Deal focus: Investing in Australia's winds of change
Partners Group moves early in response to regulatory easing in Australia's renewables space with $186 million wind power bet
Although rightly considered among the most stable jurisdictions in Asia Pacific, Australia has experienced it fair share of uncertainty with four prime ministerial changes in the past four years. This environment has often been unwelcoming to investors in sectors with politically sensitive long-term needs such as renewable energy.
However, Partners Group sees opportunity in such scenarios by patiently tracking policy undulations until the right moment to deploy arrives. In Australian renewables, the opening first came toward the start of last year when a bi-partisan agreement on setting new renewable energy targets signaled that a longstanding regulatory impasse was finally thawing.
The GP's latest investment in this space has been a A$250 million ($186 million) acquisition of about a 97% stake in Sapphire, a wind farm set to supply electricity to 110,000 homes from 2018. The deal leveraged the firm's purchase last year of another Australian wind project, Ararat, and followed closely on a similarly styled entry play in Taiwan, where an unfolding regime change was creating new cleantech inroads.
"We like to look at markets that are in transition, and that's how I'd classify Australian renewables right now because it's changing from a market that was quite dormant to one where a lot of activity needs to happen quickly," says Benjamin Haan, Partners Group's head of private infrastructure for Asia Pacific. "We've seen this in market after market around the world - a new policy is put in place and leads to a significant build-out of renewables, so we try to get in early on the most attractive projects before the market matures."
Sapphire and Ararat will have a combined capacity of more than 500MW, making them the second and fourth-largest wind farms in Australia, respectively. Sapphire will be developed by CWP Renewables, which took the remaining minority equity stake and helped negotiate a critical 20-year offtake deal with a local power retailer. Policy uncertainty aside, offtake arrangements have been a key limiting factor in the sector. For Sapphire, this rare advantage has attracted a 17-year $330 million debt facility from local and international lenders.
The project has only contracted 100MW of its capacity so far, but expectations are high that the balance will soon be filled out since the facility remains one of the only a handful of operational wind energy suppliers in the country as renewable energy quota deadlines approach.

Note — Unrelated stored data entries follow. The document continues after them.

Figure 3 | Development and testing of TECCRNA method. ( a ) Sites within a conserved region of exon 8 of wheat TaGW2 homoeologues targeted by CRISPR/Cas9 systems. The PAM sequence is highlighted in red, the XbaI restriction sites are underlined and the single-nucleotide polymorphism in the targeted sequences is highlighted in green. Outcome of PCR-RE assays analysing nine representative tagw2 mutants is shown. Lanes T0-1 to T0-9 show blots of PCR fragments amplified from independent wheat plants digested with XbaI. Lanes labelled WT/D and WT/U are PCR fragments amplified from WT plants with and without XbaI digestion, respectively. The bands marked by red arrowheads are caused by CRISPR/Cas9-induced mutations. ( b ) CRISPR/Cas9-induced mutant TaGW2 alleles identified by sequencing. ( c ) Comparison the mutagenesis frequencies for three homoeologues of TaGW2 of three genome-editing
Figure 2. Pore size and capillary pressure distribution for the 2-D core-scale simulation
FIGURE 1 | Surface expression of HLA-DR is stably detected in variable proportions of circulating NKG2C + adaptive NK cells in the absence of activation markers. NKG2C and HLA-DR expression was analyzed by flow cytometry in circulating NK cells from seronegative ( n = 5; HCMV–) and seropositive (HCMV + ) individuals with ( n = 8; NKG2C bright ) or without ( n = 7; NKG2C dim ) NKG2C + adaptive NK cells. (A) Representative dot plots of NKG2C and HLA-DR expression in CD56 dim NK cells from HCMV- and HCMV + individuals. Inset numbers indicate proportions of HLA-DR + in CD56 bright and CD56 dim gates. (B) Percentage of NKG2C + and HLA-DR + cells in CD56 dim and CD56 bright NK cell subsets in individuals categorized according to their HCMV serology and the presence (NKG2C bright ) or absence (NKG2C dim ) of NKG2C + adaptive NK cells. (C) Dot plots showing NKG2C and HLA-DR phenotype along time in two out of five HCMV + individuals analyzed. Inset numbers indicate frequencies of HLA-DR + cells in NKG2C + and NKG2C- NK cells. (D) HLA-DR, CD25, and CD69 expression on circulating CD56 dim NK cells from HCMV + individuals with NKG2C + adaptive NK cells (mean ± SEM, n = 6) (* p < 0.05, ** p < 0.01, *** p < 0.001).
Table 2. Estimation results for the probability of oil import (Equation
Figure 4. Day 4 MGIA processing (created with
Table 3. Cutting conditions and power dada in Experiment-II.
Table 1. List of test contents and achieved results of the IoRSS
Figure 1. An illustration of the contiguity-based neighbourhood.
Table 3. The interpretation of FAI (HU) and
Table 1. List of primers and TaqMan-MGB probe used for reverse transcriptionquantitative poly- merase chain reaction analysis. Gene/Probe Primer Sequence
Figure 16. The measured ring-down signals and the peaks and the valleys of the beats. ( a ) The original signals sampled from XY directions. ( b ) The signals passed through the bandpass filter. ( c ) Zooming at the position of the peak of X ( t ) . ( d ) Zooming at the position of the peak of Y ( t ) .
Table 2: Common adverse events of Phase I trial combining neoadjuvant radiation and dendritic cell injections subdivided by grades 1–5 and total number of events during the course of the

"It is much more credible speaking to a retailer about an offtake agreement if you already have a track record of deliverability on similar projects, because there are dozens of developers out there claiming to have a pipeline of projects," Haan says. "It's very hard for retailers to figure out which projects will actually go ahead and they don't want to waste their time having detailed discussions on an offtake until they know a project is actually funded and will be constructed."